UK Court of Appeal rejects Libyan Sovereign Wealth Fund’s right to appeal Goldman Sachs case

The moment broadcasting began from the Court of Appeal (Photo: BBC)

Britain’s Court of Appeal has refused Libya’s $67 billion (£50.8 billion) sovereign wealth fund the right to appeal against the 2016 judgement handed down by Britain’s High Court in the fund’s $1.2 billion case against Goldman Sachs, Reuters reported on Friday.

The Libyan Investment Authority (LIA) lost the 2016 case, which related to nine equity derivatives investments carried out in 2008 that turned out to be worthless, Reuters added.

In the trial, the fund had argued that it was too unsophisticated to understand what it was buying, and that Goldman had abused its position as a trusted adviser.
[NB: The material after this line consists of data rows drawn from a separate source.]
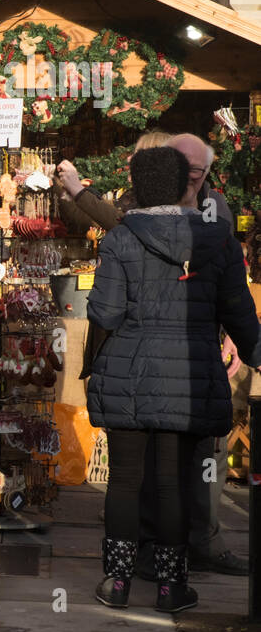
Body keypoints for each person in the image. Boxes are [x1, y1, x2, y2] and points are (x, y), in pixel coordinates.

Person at [59, 131, 247, 576]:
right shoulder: (213, 234)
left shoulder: (132, 233)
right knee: (170, 481)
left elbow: (104, 310)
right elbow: (234, 303)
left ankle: (123, 578)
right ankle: (170, 578)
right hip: (185, 374)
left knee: (139, 478)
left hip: (140, 371)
But the trial judge dismissed these claims, according to Reuters.

The LIA subsequently sought permission to appeal, but in the court order seen by Reuters and obtained from the Court of Appeal, Judge Launcelot Henderson refused the request, reported Reuters.
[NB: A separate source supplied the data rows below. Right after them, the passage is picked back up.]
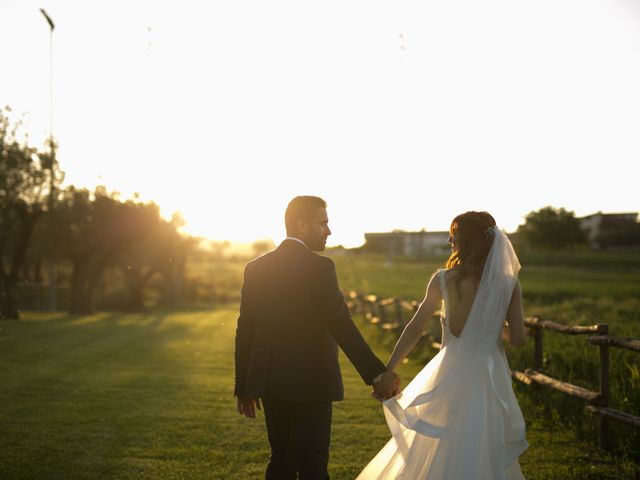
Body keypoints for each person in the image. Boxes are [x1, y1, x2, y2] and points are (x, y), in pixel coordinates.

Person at [234, 195, 399, 480]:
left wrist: (244, 385)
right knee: (313, 463)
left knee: (281, 460)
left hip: (272, 381)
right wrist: (376, 373)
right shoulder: (320, 267)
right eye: (323, 223)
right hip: (314, 382)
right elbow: (340, 323)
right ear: (302, 225)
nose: (329, 231)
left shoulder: (256, 268)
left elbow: (245, 328)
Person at [358, 211, 529, 480]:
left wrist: (388, 368)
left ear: (465, 240)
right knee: (480, 443)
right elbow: (518, 340)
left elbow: (415, 327)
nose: (451, 240)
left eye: (455, 234)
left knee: (443, 441)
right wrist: (495, 325)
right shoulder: (508, 285)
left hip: (449, 370)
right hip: (487, 376)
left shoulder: (443, 280)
A spokesman for the LIA said the fund was “considering its options”. Goldman Sachs declined to comment, Reuters indicated.
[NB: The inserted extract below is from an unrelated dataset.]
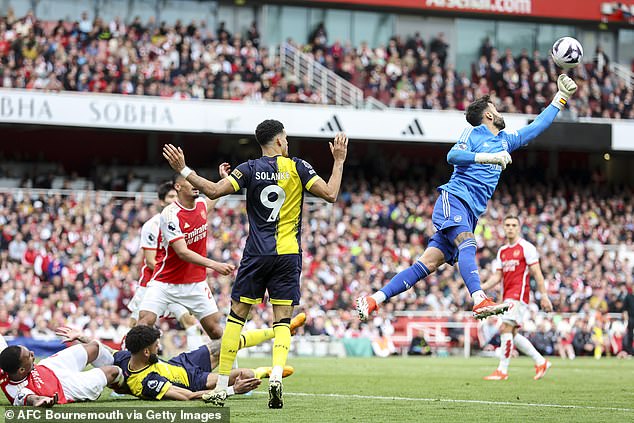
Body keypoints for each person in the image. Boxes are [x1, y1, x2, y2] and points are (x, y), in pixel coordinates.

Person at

One of the grounds the LIA had cited as the basis for an appeal related to an internship offered by Goldman Sachs to Haitem Zarti, the younger brother of Mustafa Zarti, a key LIA decision-maker at the time the trades were carried out, Reuters said.

However, Judge Henderson said the LIA’s arguments in this regard had “no real prospect of success”. He added that it was not open to the LIA to advance a new case that the offer of the internship constituted a bribe as a matter of law, Reuters explained.